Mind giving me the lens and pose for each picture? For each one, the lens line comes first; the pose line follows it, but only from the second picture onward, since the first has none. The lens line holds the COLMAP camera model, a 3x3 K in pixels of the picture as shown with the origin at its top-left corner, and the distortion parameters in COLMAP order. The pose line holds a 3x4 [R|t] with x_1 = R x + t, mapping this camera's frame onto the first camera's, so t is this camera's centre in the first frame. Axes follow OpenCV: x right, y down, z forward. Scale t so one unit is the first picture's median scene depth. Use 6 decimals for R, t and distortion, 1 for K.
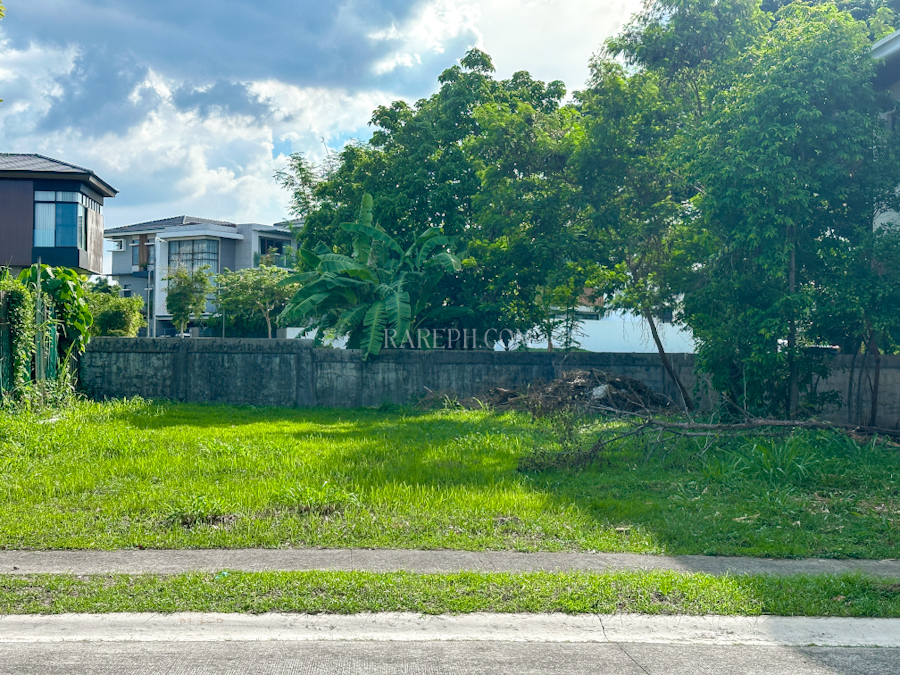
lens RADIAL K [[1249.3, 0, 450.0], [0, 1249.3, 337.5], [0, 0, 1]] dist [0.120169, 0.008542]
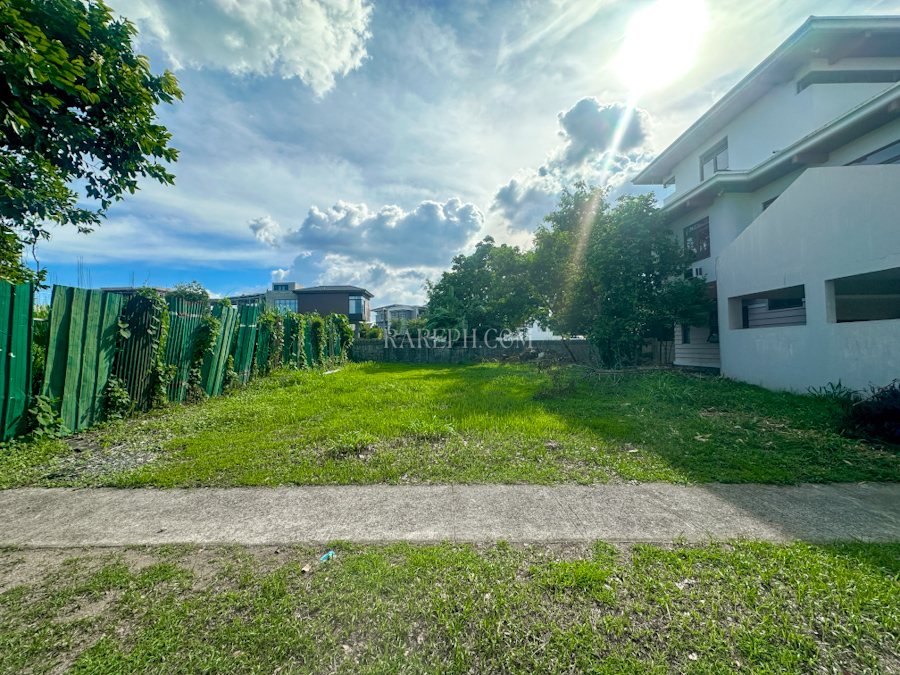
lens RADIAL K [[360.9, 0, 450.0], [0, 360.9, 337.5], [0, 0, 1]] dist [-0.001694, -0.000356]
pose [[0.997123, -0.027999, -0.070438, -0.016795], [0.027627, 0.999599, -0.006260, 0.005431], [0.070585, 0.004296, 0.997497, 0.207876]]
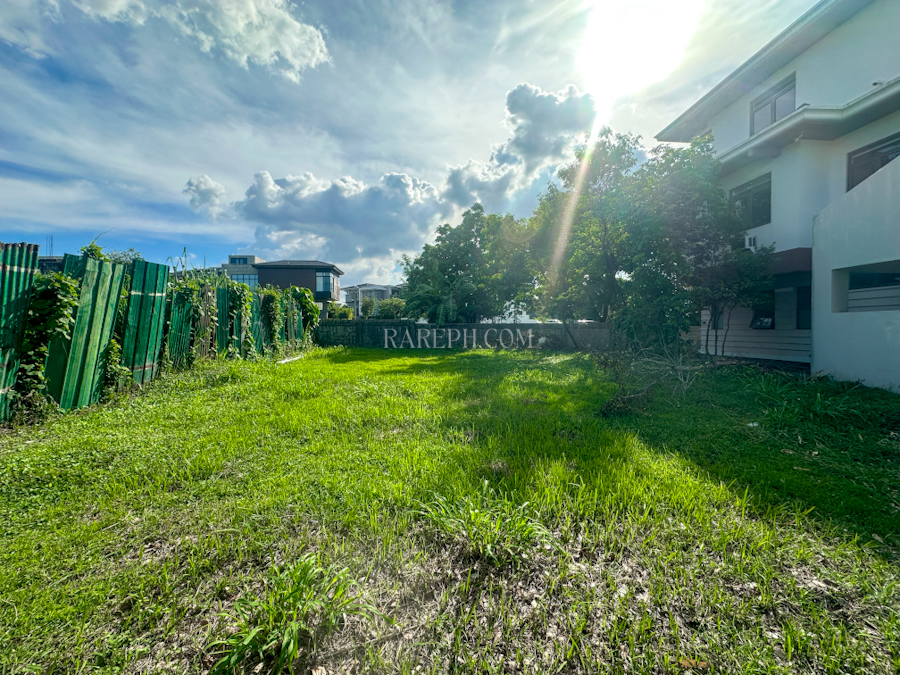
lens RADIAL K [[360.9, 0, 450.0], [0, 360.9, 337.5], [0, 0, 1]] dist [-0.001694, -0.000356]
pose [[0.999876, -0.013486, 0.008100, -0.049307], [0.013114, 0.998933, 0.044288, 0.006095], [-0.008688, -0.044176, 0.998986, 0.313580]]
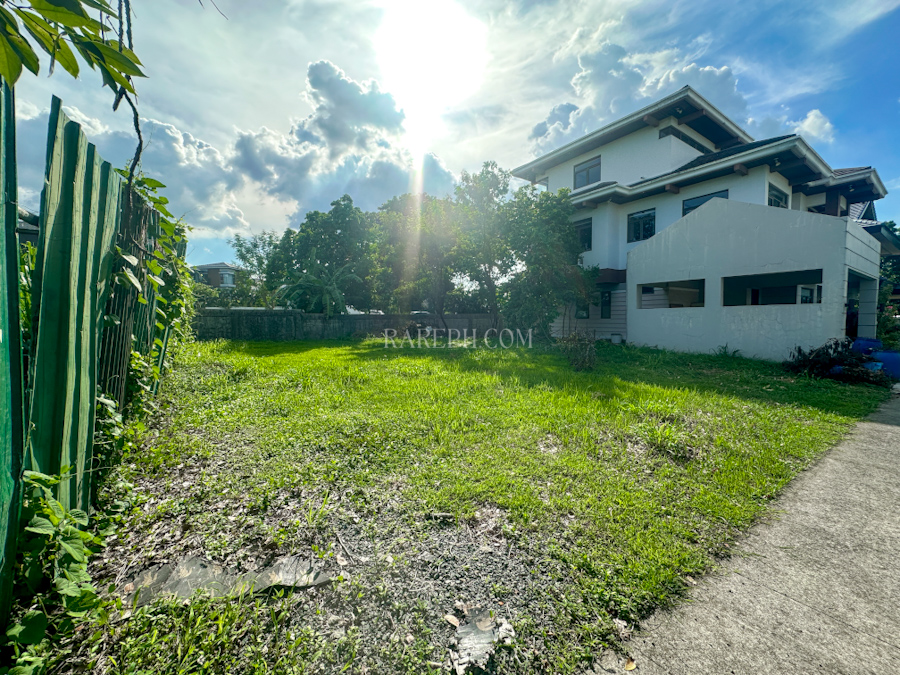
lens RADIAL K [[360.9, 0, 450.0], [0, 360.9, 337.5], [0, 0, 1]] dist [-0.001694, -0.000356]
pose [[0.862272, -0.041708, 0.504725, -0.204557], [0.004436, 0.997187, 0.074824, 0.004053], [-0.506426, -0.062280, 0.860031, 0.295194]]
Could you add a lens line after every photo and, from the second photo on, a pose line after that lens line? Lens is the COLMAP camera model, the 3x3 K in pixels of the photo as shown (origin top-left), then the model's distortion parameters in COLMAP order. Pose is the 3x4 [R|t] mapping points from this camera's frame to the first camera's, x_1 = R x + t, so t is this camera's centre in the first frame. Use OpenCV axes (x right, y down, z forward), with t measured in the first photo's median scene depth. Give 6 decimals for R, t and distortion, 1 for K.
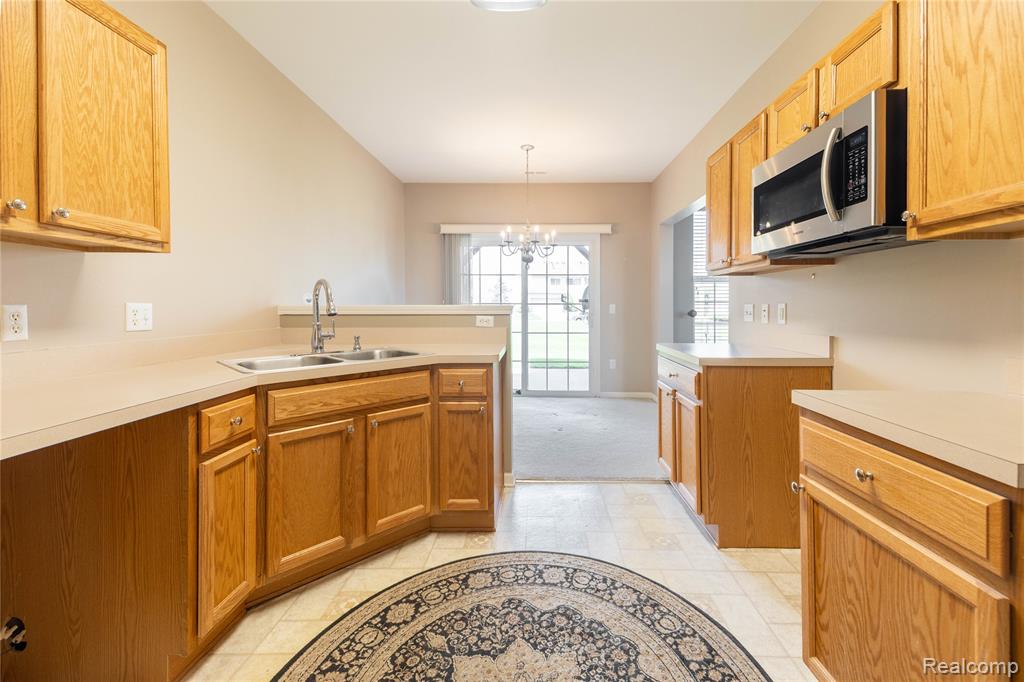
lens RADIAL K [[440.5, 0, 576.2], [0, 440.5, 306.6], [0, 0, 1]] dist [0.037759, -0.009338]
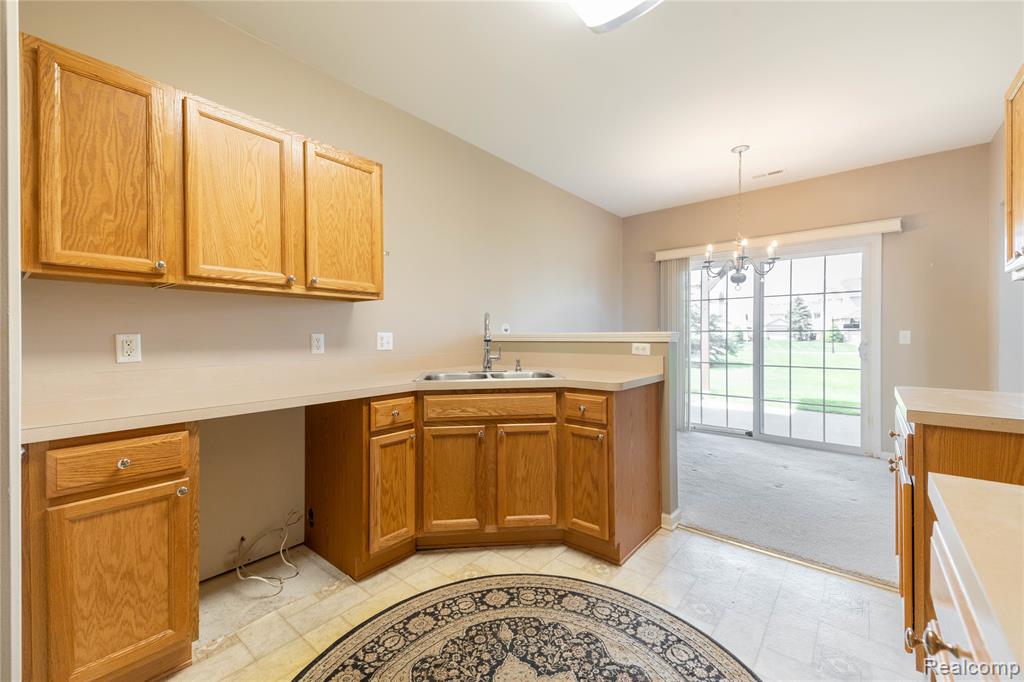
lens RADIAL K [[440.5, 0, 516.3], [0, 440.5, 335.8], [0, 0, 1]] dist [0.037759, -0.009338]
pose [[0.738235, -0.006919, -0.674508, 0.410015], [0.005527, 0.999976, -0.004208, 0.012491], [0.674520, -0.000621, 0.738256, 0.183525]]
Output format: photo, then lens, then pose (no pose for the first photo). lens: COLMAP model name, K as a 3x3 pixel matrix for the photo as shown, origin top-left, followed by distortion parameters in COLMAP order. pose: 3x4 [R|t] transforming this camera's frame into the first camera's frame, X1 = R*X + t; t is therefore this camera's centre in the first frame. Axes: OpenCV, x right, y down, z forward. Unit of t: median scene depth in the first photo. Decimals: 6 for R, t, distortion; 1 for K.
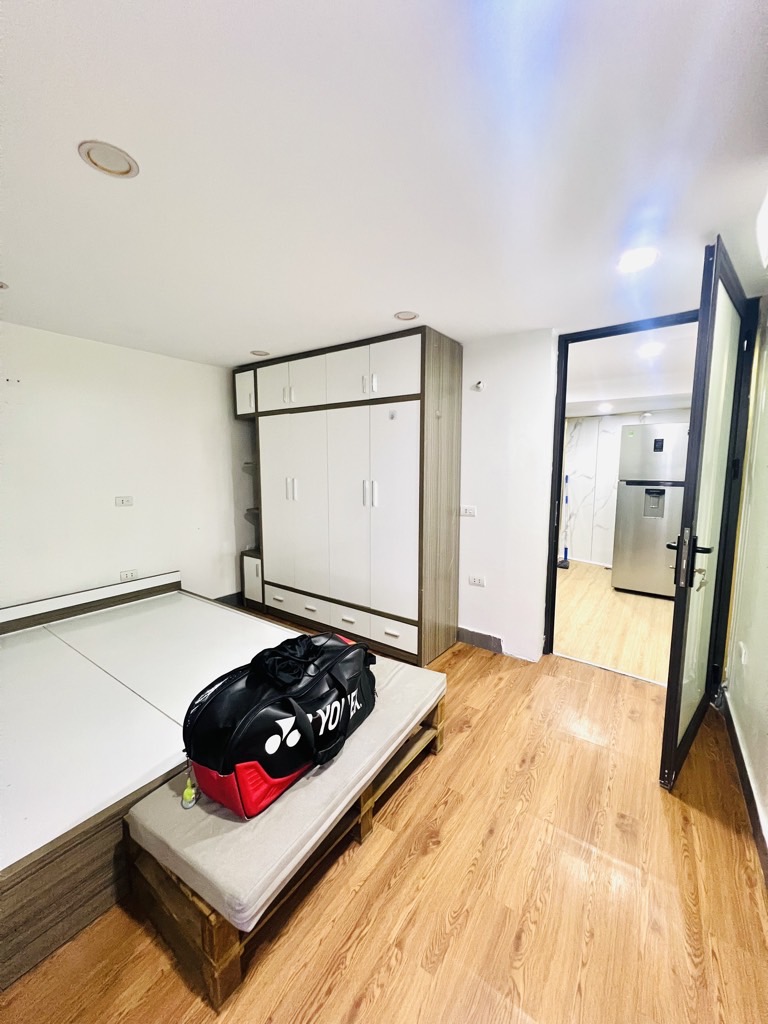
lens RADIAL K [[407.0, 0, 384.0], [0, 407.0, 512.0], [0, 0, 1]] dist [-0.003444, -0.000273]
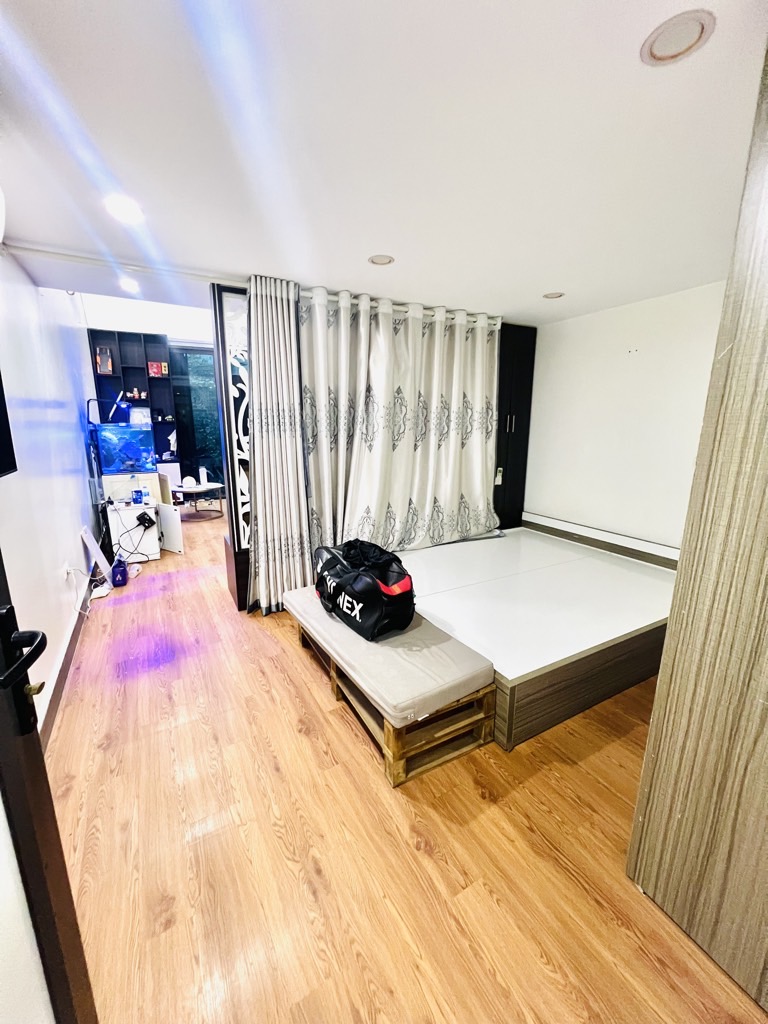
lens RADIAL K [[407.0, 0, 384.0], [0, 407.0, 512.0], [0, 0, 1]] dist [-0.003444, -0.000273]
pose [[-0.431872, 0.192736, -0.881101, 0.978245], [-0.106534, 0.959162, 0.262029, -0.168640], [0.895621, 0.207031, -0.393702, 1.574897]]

────────────────

*Assigned task*. After removing each picture, print the entries above exactly as they were.

*Output for this exercise*.
Mind giving me the lens and pose for each picture? For each one, the lens line comes first; the pose line follows it, but only from the second picture onward, since the first has none. The lens line holds the COLMAP camera model, a 3x3 K in pixels of the picture as shown with the origin at its top-left corner, and the distortion parameters in COLMAP order. The pose line holds a 3x4 [R|t] with x_1 = R x + t, mapping this camera's frame onto the first camera's, so t is this camera's centre in the first frame. Axes follow OpenCV: x right, y down, z forward. Scale t so one unit is the first picture's median scene depth. Use 6 decimals for R, t and distortion, 1 for K.
lens RADIAL K [[1249.3, 0, 450.0], [0, 1249.3, 337.5], [0, 0, 1]] dist [0.120169, 0.008542]
lens RADIAL K [[360.9, 0, 450.0], [0, 360.9, 337.5], [0, 0, 1]] dist [-0.001694, -0.000356]
pose [[0.997123, -0.027999, -0.070438, -0.016795], [0.027627, 0.999599, -0.006260, 0.005431], [0.070585, 0.004296, 0.997497, 0.207876]]
lens RADIAL K [[360.9, 0, 450.0], [0, 360.9, 337.5], [0, 0, 1]] dist [-0.001694, -0.000356]
pose [[0.999876, -0.013486, 0.008100, -0.049307], [0.013114, 0.998933, 0.044288, 0.006095], [-0.008688, -0.044176, 0.998986, 0.313580]]
lens RADIAL K [[360.9, 0, 450.0], [0, 360.9, 337.5], [0, 0, 1]] dist [-0.001694, -0.000356]
pose [[0.862272, -0.041708, 0.504725, -0.204557], [0.004436, 0.997187, 0.074824, 0.004053], [-0.506426, -0.062280, 0.860031, 0.295194]]
Could you add a lens line after every photo and, from the second photo on, a pose line after that lens line? Lens is the COLMAP camera model, the 3x3 K in pixels of the photo as shown (origin top-left), then the model's distortion parameters in COLMAP order. Pose is the 3x4 [R|t] mapping points from this camera's frame to the first camera's, x_1 = R x + t, so t is this camera's centre in the first frame. Use OpenCV axes (x right, y down, z forward), with t measured in the first photo's median scene depth. Give 6 decimals for R, t and distortion, 1 for K.
lens RADIAL K [[440.5, 0, 576.2], [0, 440.5, 306.6], [0, 0, 1]] dist [0.037759, -0.009338]
lens RADIAL K [[440.5, 0, 516.3], [0, 440.5, 335.8], [0, 0, 1]] dist [0.037759, -0.009338]
pose [[0.738235, -0.006919, -0.674508, 0.410015], [0.005527, 0.999976, -0.004208, 0.012491], [0.674520, -0.000621, 0.738256, 0.183525]]
Output format: photo, then lens, then pose (no pose for the first photo). lens: COLMAP model name, K as a 3x3 pixel matrix for the photo as shown, origin top-left, followed by distortion parameters in COLMAP order. pose: 3x4 [R|t] transforming this camera's frame into the first camera's frame, X1 = R*X + t; t is therefore this camera's centre in the first frame. Axes: OpenCV, x right, y down, z forward. Unit of t: median scene depth in the first photo. Decimals: 6 for R, t, distortion; 1 for K.
lens RADIAL K [[407.0, 0, 384.0], [0, 407.0, 512.0], [0, 0, 1]] dist [-0.003444, -0.000273]
lens RADIAL K [[407.0, 0, 384.0], [0, 407.0, 512.0], [0, 0, 1]] dist [-0.003444, -0.000273]
pose [[-0.431872, 0.192736, -0.881101, 0.978245], [-0.106534, 0.959162, 0.262029, -0.168640], [0.895621, 0.207031, -0.393702, 1.574897]]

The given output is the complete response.